Raphe Malik Quartet

Companions

Eremite Records MTE-34 CD

Personnel:

Malik trumpet
Paul Murphy drums
William Parker double bass
Glenn Spearman tenor saxophone

Track Listing:
  1. Lyon's Jump (13:24)
  2. Emblematic (10:38)
  3. Health Food (09:53)
  4. Bend (07:19)

25 May 1998, Vision Festival, Orensanz Art Center, NYC
producer: Michael Ehlers
engineer: Alan Hadzi-Stefanov
photography: Michael Wilderman

recorded at the 1998 vision festival jimmy lyons memorial celebration, a powerful commemoration from four of lyons' oldest & closest comrades. malik, "mad" paul murphy, william parker & glenn spearman. One of the finest groups ever assembled under malik's leadership, with all the concentrated drive, tautness & ferocity characteristic of his strongest music.

What a total joy! Recorded live at the annual Vision Festival in New York in 1998, and billed as "the final Malik-Spearman concert," the four pieces offer a solid sense of the excitement, synergy, and jubilance generated by this piano-less quartet. although the recording time is short (less than 42 minutes), The quality sound and exquisite musicianship easily compensate. both Raphe Malik and Glenn Spearman are in great form, with the venerable William Parker and power drummer Paul Murphy splendid in support. The four tunes, all penned by Malik, might remind the listener of updated variations of the early acoustic experiments of Ornette Coleman. The melodies resonate with the excitement of the moment, and the enthusiastic applause of the sophisticated audience tells it all. The trumpeter boasts a distinct style, a rough-edged, fat sound, coupled with a concept that absorbs the innovations of Don Cherry and Bobby Bradford, yet retains its own originality. When joined with his musical blood brother, the late Glenn Spearman, the trumpeter creates harmonies that open the heavens. The modest horns eschew grandstanding, instead opting for simple melodies, emotionally direct improvisations, and tight harmonies. Clipped phrases and raw, immediate musical statements make this one a classic performance.

Steven Loewy, Allmusic.com

The Trio Hurricane - Glenn Spearman on tenor, William Parker on bass, Paul Murphy on drums - first blew in 1986 (Suite of Winds, on Black Saint, Live at Fire in The Valley, mte-10). Companions is effectively another Trio Hurricane + 1, the extra member this time being not Marco Eneidi (see Wiretapper 6 compilation), but trumpeter Raphe Malik. recorded in May 1998, it is, unless someone taped their concert in Toronto two months later, Malik's last recording with Spearman, who died in October that year (his final concert, with Matthew Goodheart and Rashid Bakr in July 98, was released on Eremite as First and Last mte-15). "Lyon's Jump" references ex-CT altoist Jimmy Lyons (in whose memory this concert took place at the Vision Festival), who invited Murphy to join his group after hearing the drummer play in 1974. It's inspired stuff, and Parker, who presumably ate a lion before taking to the stage, turns in a bowed solo of snarling ferocity, after which the tempo - but not the intensity - drops for "emblematic'. Spearman and Malik are accompanied to perfection by Murphy's soft sticks.
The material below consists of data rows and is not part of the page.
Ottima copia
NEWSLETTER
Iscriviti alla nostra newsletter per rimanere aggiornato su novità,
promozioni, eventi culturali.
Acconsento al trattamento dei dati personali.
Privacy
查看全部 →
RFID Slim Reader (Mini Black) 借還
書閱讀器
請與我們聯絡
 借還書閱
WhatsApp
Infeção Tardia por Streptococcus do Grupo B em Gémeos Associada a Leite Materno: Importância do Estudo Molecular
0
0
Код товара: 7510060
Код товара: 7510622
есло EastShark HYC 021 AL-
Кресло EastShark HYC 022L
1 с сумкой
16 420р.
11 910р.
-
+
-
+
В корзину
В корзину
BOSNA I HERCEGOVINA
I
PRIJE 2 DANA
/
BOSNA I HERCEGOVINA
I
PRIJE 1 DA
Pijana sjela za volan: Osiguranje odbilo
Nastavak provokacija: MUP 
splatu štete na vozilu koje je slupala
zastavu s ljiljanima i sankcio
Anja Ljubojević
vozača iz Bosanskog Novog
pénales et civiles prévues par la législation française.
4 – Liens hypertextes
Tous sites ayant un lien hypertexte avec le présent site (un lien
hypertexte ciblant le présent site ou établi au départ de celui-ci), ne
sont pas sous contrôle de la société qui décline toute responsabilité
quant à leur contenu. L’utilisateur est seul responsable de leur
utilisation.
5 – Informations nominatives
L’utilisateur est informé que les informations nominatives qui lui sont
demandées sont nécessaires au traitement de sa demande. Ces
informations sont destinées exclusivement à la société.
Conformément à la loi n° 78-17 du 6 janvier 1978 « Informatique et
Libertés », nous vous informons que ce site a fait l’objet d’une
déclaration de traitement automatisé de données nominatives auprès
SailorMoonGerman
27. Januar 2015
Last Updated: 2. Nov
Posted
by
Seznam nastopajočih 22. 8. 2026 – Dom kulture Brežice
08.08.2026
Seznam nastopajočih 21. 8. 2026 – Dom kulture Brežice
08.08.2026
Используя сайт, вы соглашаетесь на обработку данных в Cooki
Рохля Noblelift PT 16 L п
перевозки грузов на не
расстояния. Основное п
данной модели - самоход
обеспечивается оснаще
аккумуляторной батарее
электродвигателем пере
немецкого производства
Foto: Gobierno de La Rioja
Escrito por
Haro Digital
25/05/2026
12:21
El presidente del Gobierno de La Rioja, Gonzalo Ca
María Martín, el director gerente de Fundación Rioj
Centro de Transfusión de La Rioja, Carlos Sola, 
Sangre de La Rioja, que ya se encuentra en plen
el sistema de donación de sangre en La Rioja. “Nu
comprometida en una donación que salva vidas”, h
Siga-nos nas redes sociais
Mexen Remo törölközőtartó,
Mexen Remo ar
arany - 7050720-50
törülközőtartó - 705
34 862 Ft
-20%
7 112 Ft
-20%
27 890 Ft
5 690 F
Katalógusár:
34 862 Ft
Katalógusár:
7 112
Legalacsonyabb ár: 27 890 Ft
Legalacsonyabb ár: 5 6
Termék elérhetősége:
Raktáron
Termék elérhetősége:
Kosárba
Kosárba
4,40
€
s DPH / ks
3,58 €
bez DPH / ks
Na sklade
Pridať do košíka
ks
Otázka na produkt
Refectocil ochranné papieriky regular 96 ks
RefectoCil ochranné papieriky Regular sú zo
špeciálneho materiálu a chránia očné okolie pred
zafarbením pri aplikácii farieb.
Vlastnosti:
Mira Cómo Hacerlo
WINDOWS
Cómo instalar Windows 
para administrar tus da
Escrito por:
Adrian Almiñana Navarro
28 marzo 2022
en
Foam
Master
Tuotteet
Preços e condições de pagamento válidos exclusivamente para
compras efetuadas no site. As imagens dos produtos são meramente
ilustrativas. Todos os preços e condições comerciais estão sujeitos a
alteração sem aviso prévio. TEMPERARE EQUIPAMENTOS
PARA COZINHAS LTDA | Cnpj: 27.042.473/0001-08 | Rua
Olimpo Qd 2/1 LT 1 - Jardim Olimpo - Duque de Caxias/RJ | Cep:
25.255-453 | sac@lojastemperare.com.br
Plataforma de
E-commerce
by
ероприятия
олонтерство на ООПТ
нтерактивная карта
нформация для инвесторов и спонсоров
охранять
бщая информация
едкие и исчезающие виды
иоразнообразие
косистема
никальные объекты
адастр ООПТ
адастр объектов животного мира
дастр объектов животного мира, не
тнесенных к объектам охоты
Murphy, an unsung drummer who also studied with Gene Krupa and Louie Bellson, is outstanding throughout. "Health Food" starts out like the proverbial hurricane, but Murphy keeps the storm moving through before it causes major structural damage. Spearman, for once, seems a little hesitant, but blows himself out of his rut with some paint-stripping high register screaming, to the crowd's delight. "Bend" is the calm after the storm, the horns hanging lazily off the theme while Murphy and Parker swing hard.